**Assignment**
Copy every line of the records below word for word, keeping each line break where it falls.

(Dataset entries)
******
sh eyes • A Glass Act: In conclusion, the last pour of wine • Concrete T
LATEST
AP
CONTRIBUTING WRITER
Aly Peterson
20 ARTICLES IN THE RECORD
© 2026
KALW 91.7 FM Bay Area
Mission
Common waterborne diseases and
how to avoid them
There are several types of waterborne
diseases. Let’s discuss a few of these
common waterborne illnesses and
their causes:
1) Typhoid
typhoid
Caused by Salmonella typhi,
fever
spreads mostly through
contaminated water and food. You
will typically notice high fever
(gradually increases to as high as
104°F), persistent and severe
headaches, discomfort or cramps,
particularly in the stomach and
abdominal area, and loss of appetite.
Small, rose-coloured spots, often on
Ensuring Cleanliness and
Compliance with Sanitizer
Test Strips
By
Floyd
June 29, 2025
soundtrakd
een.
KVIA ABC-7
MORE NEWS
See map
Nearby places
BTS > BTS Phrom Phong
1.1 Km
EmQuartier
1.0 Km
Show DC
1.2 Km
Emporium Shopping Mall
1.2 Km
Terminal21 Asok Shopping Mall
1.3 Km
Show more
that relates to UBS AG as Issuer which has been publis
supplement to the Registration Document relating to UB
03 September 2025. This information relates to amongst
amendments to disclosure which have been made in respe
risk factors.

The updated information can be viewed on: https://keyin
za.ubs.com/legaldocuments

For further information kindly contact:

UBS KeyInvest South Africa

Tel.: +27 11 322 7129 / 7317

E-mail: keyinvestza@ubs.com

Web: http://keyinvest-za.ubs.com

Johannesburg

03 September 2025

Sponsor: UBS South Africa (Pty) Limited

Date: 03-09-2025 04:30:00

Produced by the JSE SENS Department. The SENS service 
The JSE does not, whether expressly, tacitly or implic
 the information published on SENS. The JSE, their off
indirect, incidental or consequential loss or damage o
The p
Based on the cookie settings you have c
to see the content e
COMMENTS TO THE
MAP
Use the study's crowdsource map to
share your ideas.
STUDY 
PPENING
******
**Expected output**
sh eyes • A Glass Act: In conclusion, the last pour of wine • Concrete T
LATEST
AP
CONTRIBUTING WRITER
Aly Peterson
20 ARTICLES IN THE RECORD
© 2026
KALW 91.7 FM Bay Area
Mission
Common waterborne diseases and
how to avoid them
There are several types of waterborne
diseases. Let’s discuss a few of these
common waterborne illnesses and
their causes:
1) Typhoid
typhoid
Caused by Salmonella typhi,
fever
spreads mostly through
contaminated water and food. You
will typically notice high fever
(gradually increases to as high as
104°F), persistent and severe
headaches, discomfort or cramps,
particularly in the stomach and
abdominal area, and loss of appetite.
Small, rose-coloured spots, often on
Ensuring Cleanliness and
Compliance with Sanitizer
Test Strips
By
Floyd
June 29, 2025
soundtrakd
een.
KVIA ABC-7
MORE NEWS
See map
Nearby places
BTS > BTS Phrom Phong
1.1 Km
EmQuartier
1.0 Km
Show DC
1.2 Km
Emporium Shopping Mall
1.2 Km
Terminal21 Asok Shopping Mall
1.3 Km
Show more
that relates to UBS AG as Issuer which has been publis
supplement to the Registration Document relating to UB
03 September 2025. This information relates to amongst
amendments to disclosure which have been made in respe
risk factors.

The updated information can be viewed on: https://keyin
za.ubs.com/legaldocuments

For further information kindly contact:

UBS KeyInvest South Africa

Tel.: +27 11 322 7129 / 7317

E-mail: keyinvestza@ubs.com

Web: http://keyinvest-za.ubs.com

Johannesburg

03 September 2025

Sponsor: UBS South Africa (Pty) Limited

Date: 03-09-2025 04:30:00

Produced by the JSE SENS Department. The SENS service 
The JSE does not, whether expressly, tacitly or implic
 the information published on SENS. The JSE, their off
indirect, incidental or consequential loss or damage o
The p
Based on the cookie settings you have c
to see the content e
COMMENTS TO THE
MAP
Use the study's crowdsource map to
share your ideas.
STUDY 
PPENING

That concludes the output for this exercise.